Tomorrow at sunset Passover begins and lasts until the 10th, and Jesus spent Passover with the disciples.

Passover was one of the 7 Holy Days given by God to the people to be passed down from generation to generation, to teach a spiritual truth through an outward expression.

To mark a place and time in God’s calendar of time and events.

Passover was to remember that the people of God were in bondage.

Bondage of Egypt.

The sacrifice of a lamb was needed to protect God’s people from the coming judgment.

The first born of each household had died for whoever did not follow God’s instruction.

And then God’s people were delivered through the desert, and having passed through the water of the red sea, escaped destruction from Egypt’s armies.

They then entered the promise land.

Jesus on the night of Passover revealed the Spiritual truth behind the outward expression of the Passover feast to His disciples.

We too are born into bondage, the bondage of sin.

The sacrifice of the perfect lamb without blemish is needed and fulfilled through Jesus Christ, the first born Son, and the cross to save us from what is coming, the final judgment.

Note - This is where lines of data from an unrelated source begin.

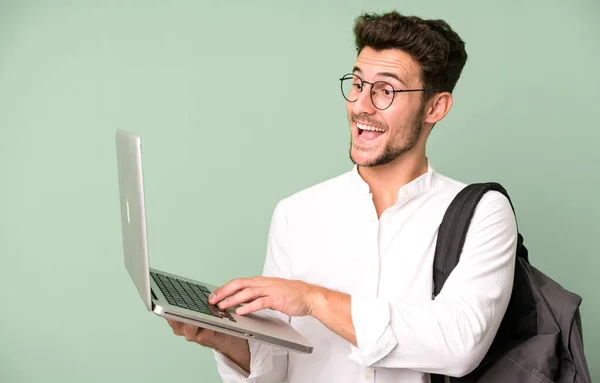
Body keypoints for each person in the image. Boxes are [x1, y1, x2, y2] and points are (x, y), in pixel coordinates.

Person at [167, 10, 518, 383]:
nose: (360, 105)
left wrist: (313, 299)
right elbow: (279, 366)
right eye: (357, 83)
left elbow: (459, 343)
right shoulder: (296, 213)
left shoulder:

And through accepting this sacrifice, and having passed through the waters (in baptism) as another outward expression of a Spiritual truth within us, that we have accepted Christ’s sacrifice and have been washed clean by His redeeming blood, we too will escape the destruction from sin and the devils armies.

We too shall enter into the Promised Land.

But to escape the final judgment, you have to have a sacrifice.

Today is Palm Sunday; do you have the sacrifice needed for the Passover?

Do you have what is needed for the removal of your sins?

Have you received Jesus Christ as your Passover sacrifice? That’s the only one that counts!